▶ Instruction:
Starting at the first line of the data, please print exactly those lines through the one that holds "Val tenía potestad", omitting every picture.

▶ Dataset records:
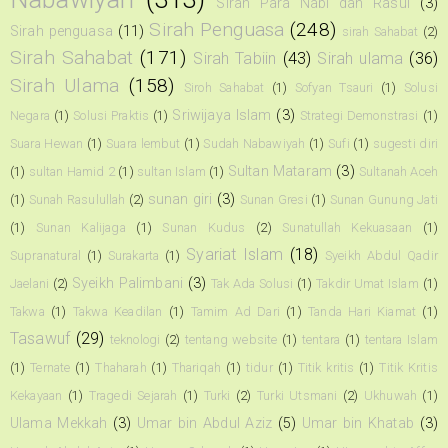
Sirah Para Nabi dan Rasul
(3)
Sirah Penguasa
(248)
Sirah penguasa
(11)
sirah Sahabat
(2)
Sirah Sahabat
(171)
Sirah Tabiin
(43)
Sirah ulama
(36)
Sirah Ulama
(158)
Siroh Sahabat
(1)
Sofyan Tsauri
(1)
Solusi
Sriwijaya Islam
(3)
Negara
(1)
Solusi Praktis
(1)
Strategi Demonstrasi
(1)
Suara Hewan
(1)
Suara lembut
(1)
Sudah Nabawiyah
(1)
Sufi
(1)
sugesti diri
Sultan Mataram
(3)
(1)
sultan Hamid 2
(1)
sultan Islam
(1)
Sultanah Aceh
sunan giri
(3)
(1)
Sunah Rasulullah
(2)
Sunan Gresi
(1)
Sunan Gunung Jati
(1)
Sunan Kalijaga
(1)
Sunan Kudus
(2)
Sunatullah Kekuasaan
(1)
Syariat Islam
(18)
Supranatural
(1)
Surakarta
(1)
Syeikh Abdul Qadir
Syeikh Palimbani
(3)
Jaelani
(2)
Tak Ada Solusi
(1)
Takdir Umat Islam
(1)
Takwa
(1)
Takwa Keadilan
(1)
Tamim Ad Dari
(1)
Tanda Hari Kiamat
(1)
Tasawuf
(29)
teknologi
(2)
tentang website
(1)
tentara
(1)
tentara Islam
(1)
Ternate
(1)
Thaharah
(1)
Thariqah
(1)
tidur
(1)
Titik kritis
(1)
Titik Kritis
Kekayaan
(1)
Tragedi Sejarah
(1)
Turki
(2)
Turki Utsmani
(2)
Ukhuwah
(1)
Ulama Mekkah
(3)
Umar bin Abdul Aziz
(5)
Umar bin Khatab
(3)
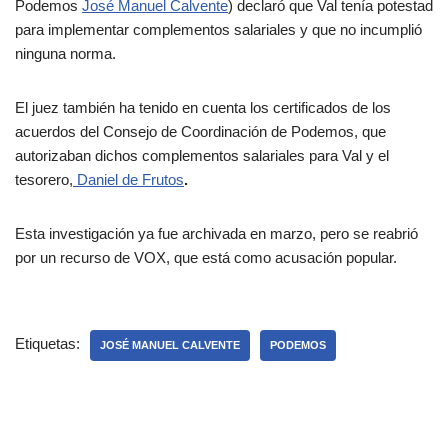
Podemos
José Manuel Calvente
) declaró que Val tenía potestad
para implementar complementos salariales y que no incumplió
ninguna norma.
El juez también ha tenido en cuenta los certificados de los
acuerdos del Consejo de Coordinación de Podemos, que
autorizaban dichos complementos salariales para Val y el
tesorero,
Daniel de Frutos
.
Esta investigación ya fue archivada en marzo, pero se reabrió
por un recurso de VOX, que está como acusación popular.
Etiquetas:
JOSÉ MANUEL CALVENTE
PODEMOS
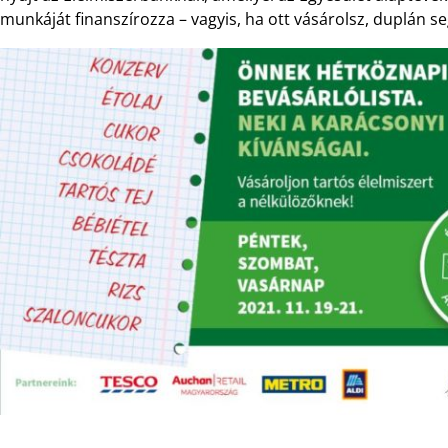
munkáját finanszírozza – vagyis, ha ott vásárolsz, duplán se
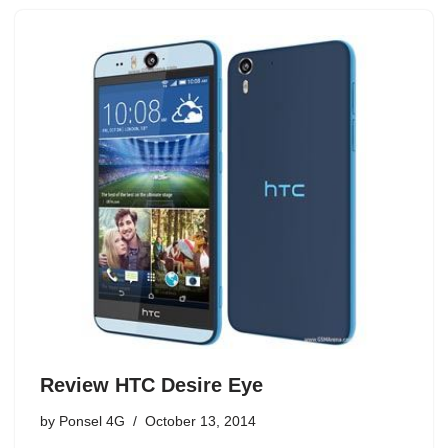
Review HTC Desire Eye
by
Ponsel 4G
October 13, 2014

▶ Output:
Sirah Para Nabi dan Rasul
(3)
Sirah Penguasa
(248)
Sirah penguasa
(11)
sirah Sahabat
(2)
Sirah Sahabat
(171)
Sirah Tabiin
(43)
Sirah ulama
(36)
Sirah Ulama
(158)
Siroh Sahabat
(1)
Sofyan Tsauri
(1)
Solusi
Sriwijaya Islam
(3)
Negara
(1)
Solusi Praktis
(1)
Strategi Demonstrasi
(1)
Suara Hewan
(1)
Suara lembut
(1)
Sudah Nabawiyah
(1)
Sufi
(1)
sugesti diri
Sultan Mataram
(3)
(1)
sultan Hamid 2
(1)
sultan Islam
(1)
Sultanah Aceh
sunan giri
(3)
(1)
Sunah Rasulullah
(2)
Sunan Gresi
(1)
Sunan Gunung Jati
(1)
Sunan Kalijaga
(1)
Sunan Kudus
(2)
Sunatullah Kekuasaan
(1)
Syariat Islam
(18)
Supranatural
(1)
Surakarta
(1)
Syeikh Abdul Qadir
Syeikh Palimbani
(3)
Jaelani
(2)
Tak Ada Solusi
(1)
Takdir Umat Islam
(1)
Takwa
(1)
Takwa Keadilan
(1)
Tamim Ad Dari
(1)
Tanda Hari Kiamat
(1)
Tasawuf
(29)
teknologi
(2)
tentang website
(1)
tentara
(1)
tentara Islam
(1)
Ternate
(1)
Thaharah
(1)
Thariqah
(1)
tidur
(1)
Titik kritis
(1)
Titik Kritis
Kekayaan
(1)
Tragedi Sejarah
(1)
Turki
(2)
Turki Utsmani
(2)
Ukhuwah
(1)
Ulama Mekkah
(3)
Umar bin Abdul Aziz
(5)
Umar bin Khatab
(3)
Podemos
José Manuel Calvente
) declaró que Val tenía potestad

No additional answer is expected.